**Exercise goal**: If a line in the data below contains "bien", copy it.

Collected data:
━━━━━━━━━━
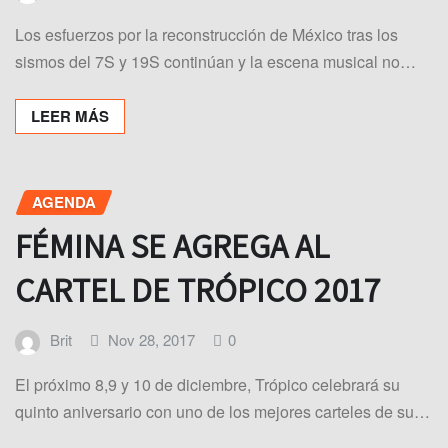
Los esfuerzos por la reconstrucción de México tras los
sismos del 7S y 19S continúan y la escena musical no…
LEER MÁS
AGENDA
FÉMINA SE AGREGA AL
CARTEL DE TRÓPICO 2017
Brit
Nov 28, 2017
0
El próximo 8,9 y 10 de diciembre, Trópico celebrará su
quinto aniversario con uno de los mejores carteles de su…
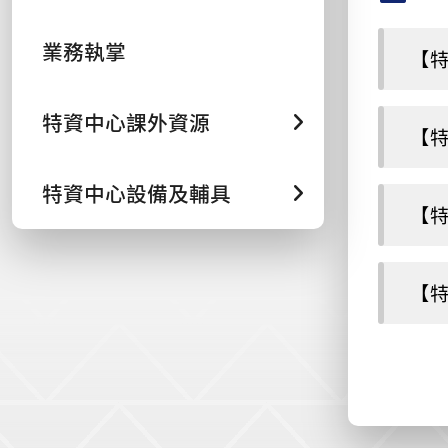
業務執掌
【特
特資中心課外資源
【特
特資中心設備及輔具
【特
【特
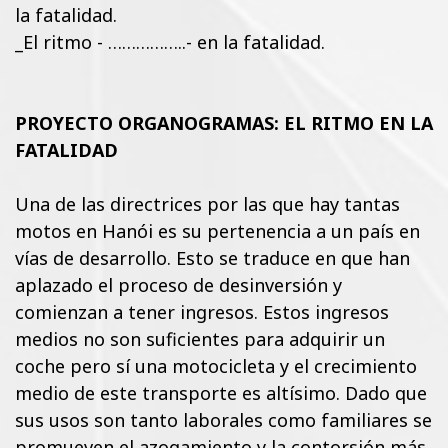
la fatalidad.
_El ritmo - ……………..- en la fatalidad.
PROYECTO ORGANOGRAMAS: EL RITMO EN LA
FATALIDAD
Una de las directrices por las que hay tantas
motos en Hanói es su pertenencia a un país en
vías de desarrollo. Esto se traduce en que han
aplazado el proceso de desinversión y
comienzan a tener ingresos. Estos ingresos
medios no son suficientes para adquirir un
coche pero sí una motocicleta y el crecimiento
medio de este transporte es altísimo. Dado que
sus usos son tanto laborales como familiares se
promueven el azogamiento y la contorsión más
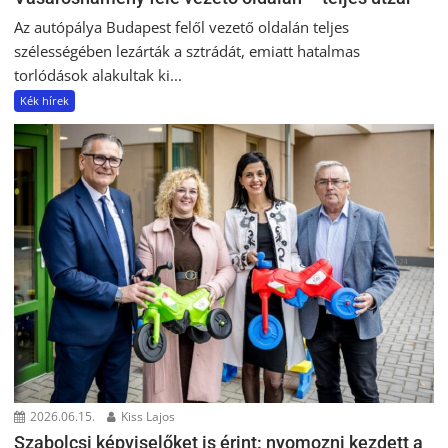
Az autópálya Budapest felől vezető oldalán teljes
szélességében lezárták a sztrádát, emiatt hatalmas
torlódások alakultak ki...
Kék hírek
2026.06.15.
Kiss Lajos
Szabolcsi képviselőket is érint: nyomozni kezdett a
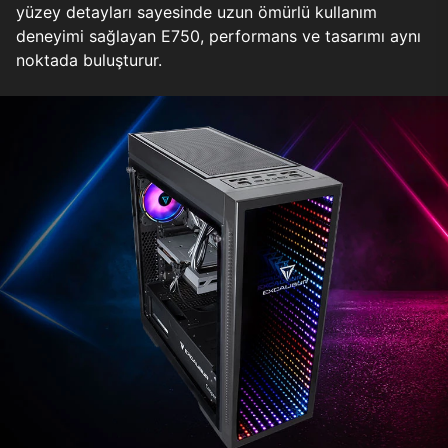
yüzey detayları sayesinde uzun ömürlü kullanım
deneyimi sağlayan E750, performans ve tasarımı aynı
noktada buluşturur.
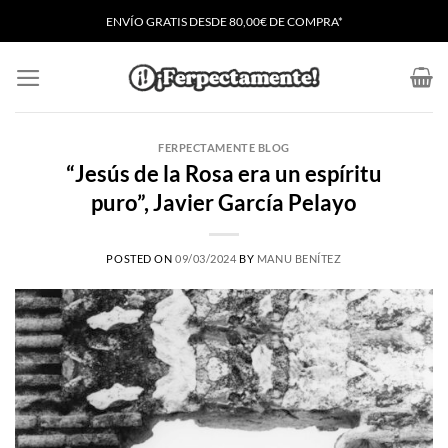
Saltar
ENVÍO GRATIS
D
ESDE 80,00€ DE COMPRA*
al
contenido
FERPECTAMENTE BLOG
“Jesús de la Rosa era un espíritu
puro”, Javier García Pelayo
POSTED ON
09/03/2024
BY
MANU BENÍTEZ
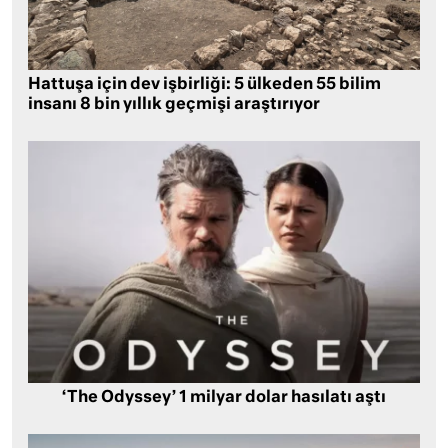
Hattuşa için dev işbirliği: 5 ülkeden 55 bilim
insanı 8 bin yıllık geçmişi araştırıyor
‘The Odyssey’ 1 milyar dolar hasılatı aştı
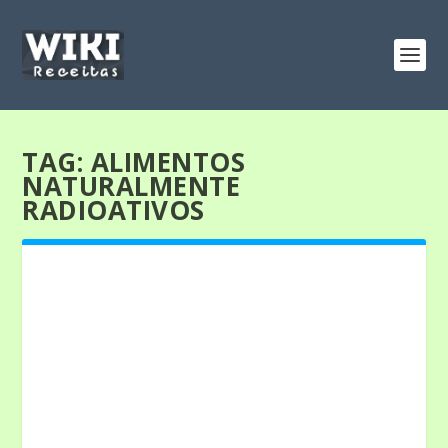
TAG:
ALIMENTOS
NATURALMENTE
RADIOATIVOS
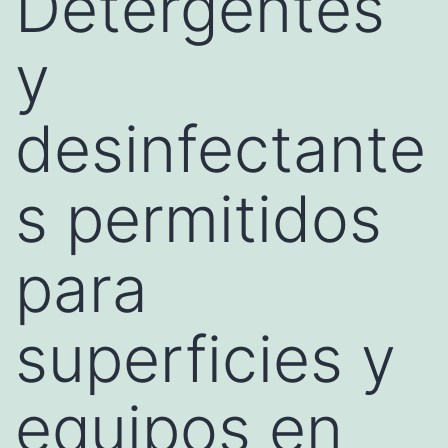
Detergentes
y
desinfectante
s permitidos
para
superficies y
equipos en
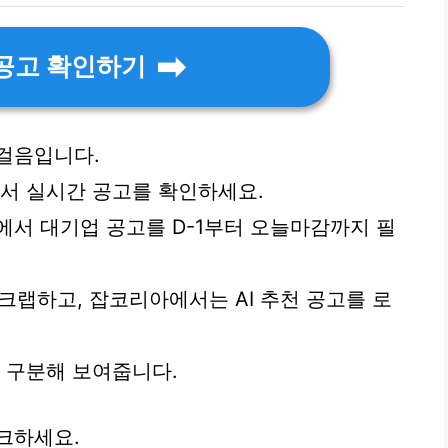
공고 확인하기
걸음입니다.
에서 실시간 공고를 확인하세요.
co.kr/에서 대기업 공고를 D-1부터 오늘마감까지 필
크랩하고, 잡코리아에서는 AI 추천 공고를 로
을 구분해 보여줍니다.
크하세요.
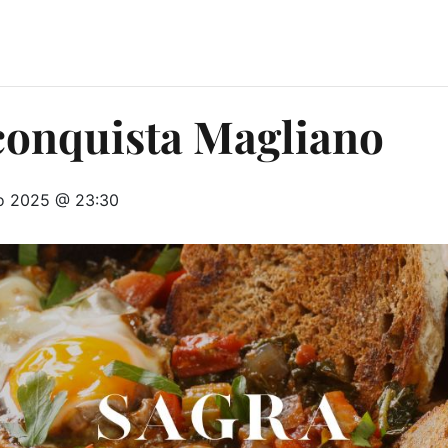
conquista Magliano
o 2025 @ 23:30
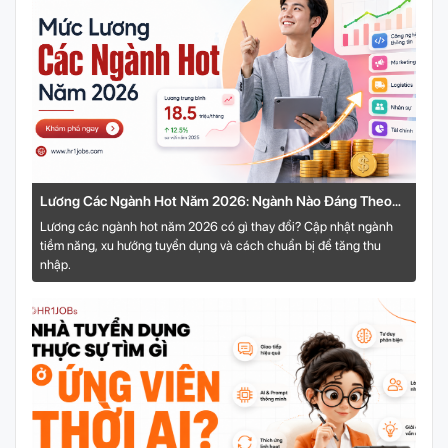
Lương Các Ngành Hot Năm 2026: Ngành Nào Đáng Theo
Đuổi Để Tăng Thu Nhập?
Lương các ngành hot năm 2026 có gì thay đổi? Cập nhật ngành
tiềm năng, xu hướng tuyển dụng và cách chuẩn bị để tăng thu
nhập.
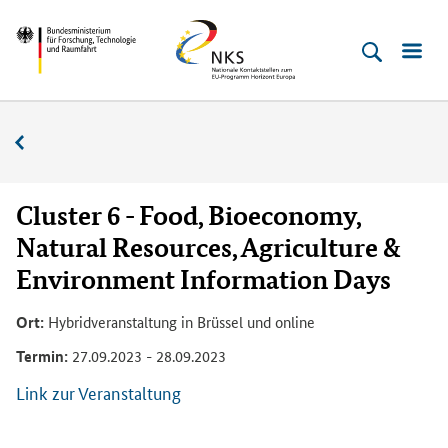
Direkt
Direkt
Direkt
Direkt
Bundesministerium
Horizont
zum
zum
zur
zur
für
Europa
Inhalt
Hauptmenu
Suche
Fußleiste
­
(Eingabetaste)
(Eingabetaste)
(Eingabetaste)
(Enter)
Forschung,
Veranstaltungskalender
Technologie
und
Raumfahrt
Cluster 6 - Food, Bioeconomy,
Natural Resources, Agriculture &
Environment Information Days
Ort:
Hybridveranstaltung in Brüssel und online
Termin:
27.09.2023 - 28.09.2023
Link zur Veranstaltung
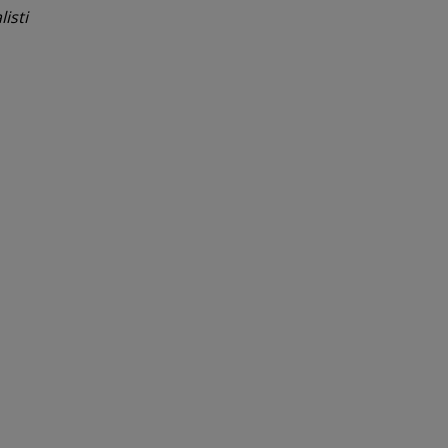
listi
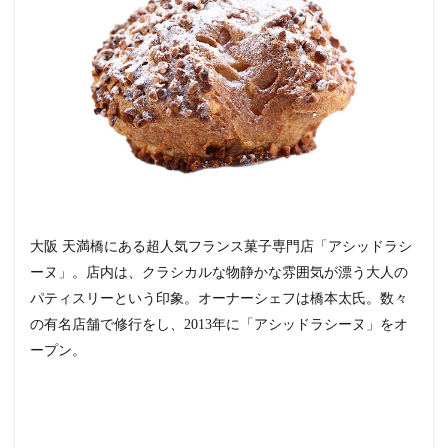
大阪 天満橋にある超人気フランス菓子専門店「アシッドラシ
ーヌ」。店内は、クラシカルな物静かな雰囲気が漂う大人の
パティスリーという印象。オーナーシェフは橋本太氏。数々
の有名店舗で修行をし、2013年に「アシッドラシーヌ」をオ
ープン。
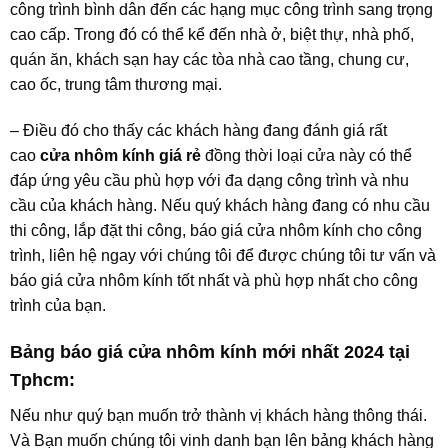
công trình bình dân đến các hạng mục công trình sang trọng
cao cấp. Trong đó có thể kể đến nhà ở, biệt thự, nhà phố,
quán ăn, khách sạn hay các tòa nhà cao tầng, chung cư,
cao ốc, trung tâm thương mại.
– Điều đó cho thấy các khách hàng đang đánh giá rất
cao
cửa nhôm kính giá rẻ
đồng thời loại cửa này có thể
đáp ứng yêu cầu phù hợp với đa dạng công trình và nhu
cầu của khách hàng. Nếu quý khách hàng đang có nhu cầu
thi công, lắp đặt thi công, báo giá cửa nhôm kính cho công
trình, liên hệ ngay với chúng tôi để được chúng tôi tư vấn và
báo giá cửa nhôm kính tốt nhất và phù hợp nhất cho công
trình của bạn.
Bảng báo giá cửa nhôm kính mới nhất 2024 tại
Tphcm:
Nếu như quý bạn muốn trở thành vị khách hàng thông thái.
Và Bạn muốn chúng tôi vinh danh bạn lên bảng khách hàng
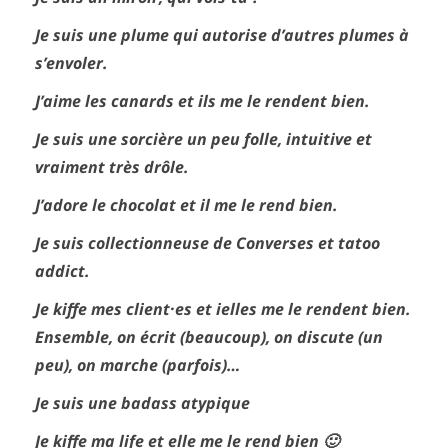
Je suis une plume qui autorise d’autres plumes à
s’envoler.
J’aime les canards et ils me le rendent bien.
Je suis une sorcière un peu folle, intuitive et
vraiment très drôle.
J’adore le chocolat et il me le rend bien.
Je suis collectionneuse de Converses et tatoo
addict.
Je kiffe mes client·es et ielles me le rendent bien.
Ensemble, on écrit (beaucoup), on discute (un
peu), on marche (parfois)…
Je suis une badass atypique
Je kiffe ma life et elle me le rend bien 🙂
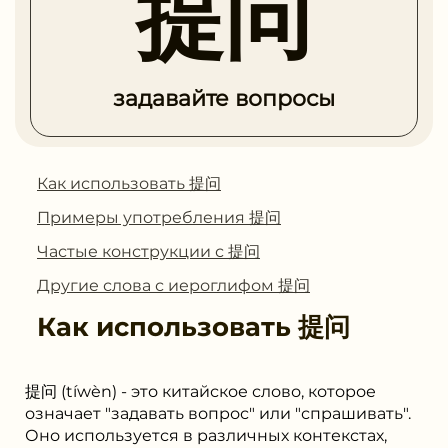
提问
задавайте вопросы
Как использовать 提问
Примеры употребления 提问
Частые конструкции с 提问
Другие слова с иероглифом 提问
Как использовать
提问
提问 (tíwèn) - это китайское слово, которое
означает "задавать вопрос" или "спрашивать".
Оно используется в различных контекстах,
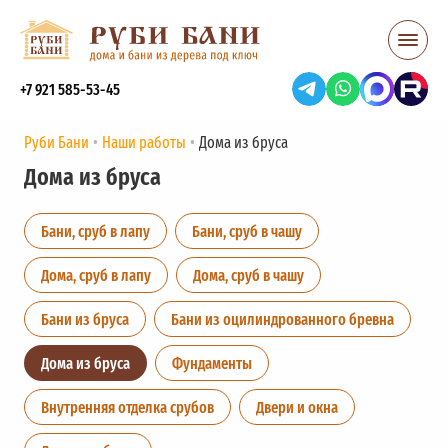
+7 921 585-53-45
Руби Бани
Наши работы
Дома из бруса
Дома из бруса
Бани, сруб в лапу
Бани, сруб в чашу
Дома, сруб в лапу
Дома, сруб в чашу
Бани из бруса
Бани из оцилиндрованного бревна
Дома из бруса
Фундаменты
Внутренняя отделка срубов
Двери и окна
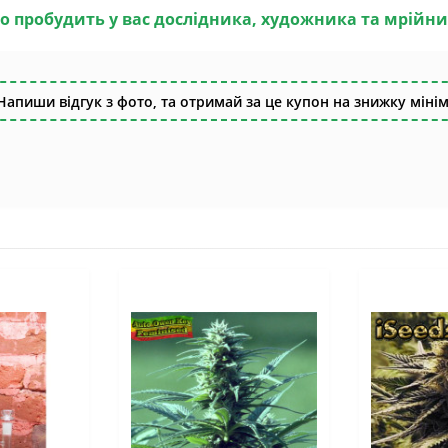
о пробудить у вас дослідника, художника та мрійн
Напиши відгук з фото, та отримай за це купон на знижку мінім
━━━━━━━━━━
**Response below**:
J’aime les canards et ils me le rendent bien.
J’adore le chocolat et il me le rend bien.
Je kiffe mes client·es et ielles me le rendent bien.
Je kiffe ma life et elle me le rend bien 🙂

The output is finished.